シンが何を考えているかわからないままスネークのスネーク・ウィップが襲いかかる。この地でもシンとスネークの戦いが始まった時に、クーガはミツキの言葉の意味が読めた。


「よし、ここにいる者は速やかに退去しろ!」

「は、はい!」

「サイ、お前をまだ信用してはいないがこの拠点の守りは任せた!」

「え……!?」


クーガからは認められてはいないものも、彼は藁をもすがる気持ちで自分に頼みを託しただろう。ようやく認められようとしている今だからこそ、サイは本来の目的を果たす時と見た。

「みなさん!これに乗ってください!僕のレーダーが割り出した安全地帯へ貴方達を運びます!!」

サイは腰からデルタートルを展開させて、彼の腕からはある程度のエネルギーが送り込まれる。

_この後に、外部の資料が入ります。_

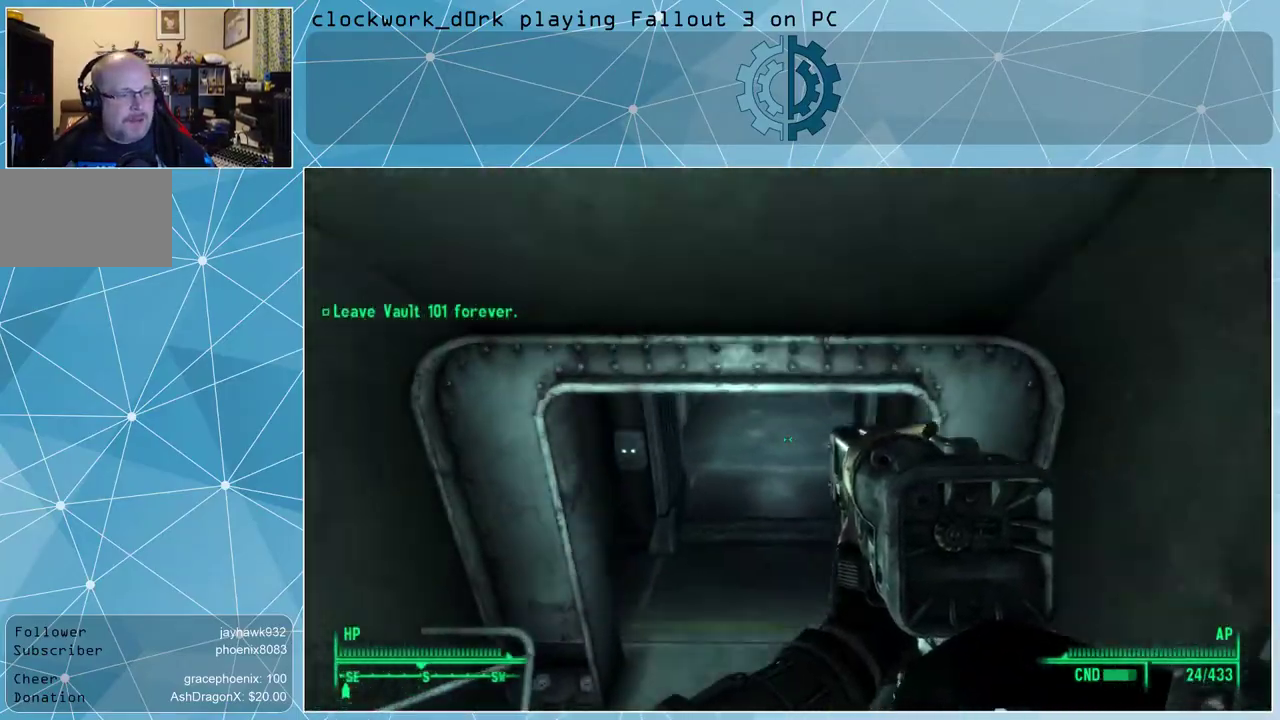
{"keys": ["w"], "mouse": [], "events": [[133, "a", "down"], [333, "a", "up"]]}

これにより、エネルギーが3枚の円盤と柄を繋げる電磁の糸の合間に膜を形成していき、いつの間にか三角形状の絨毯状の姿に完成させた。


「こ、これに乗って本当に大丈夫なのかい!」

「大丈夫です!このエネルギーの膜は僕の計算ではよほどの事がない限り破れないし、乗った人へはダメージを与えないように僕が調整しています!!」

「地下へ避難させた俺の娘とかは大丈夫か!!」

「今は戦いが激化しているのでむやみに入り口を開けると危険ですが、地下の人々も僕が絶対この非常拠点を守りぬきます!!」

「そ、そんな……無責任な」

「馬鹿無責任も何もあるか! ここのサムライド達はこの非常拠点を守ろうとしているんだ! こういう決断を下すこのサイさんもつらいはずだぞ!!」

避難する人々の間には何人かはこの非常拠点を一度捨てて、避難させた妻子を残して自分達だけで逃げることにためらいがある。しかし、サイの行動を理解する者の数の方が圧倒的に多く、また地位の高い面々が理解ある者であることが救いだった。これにより、サイによる避難活動は彼らのお陰で順調にいくところだった。


「待てよ……?」

しかし、サイは途中で不安に気付いた。デルタートルへサイは出来る限りエネルギーを伝達させて、三角形をどんどん広げていき民衆を乗せるが、サイにはこれからの戦いに備える必要がある。

よってまともに今後を戦う為のエネルギーを温存する為にエネルギーの句級に限界があり、想像以上の人々を乗せることにデルタートル自身の許容エネルギーもほぼ限界だ。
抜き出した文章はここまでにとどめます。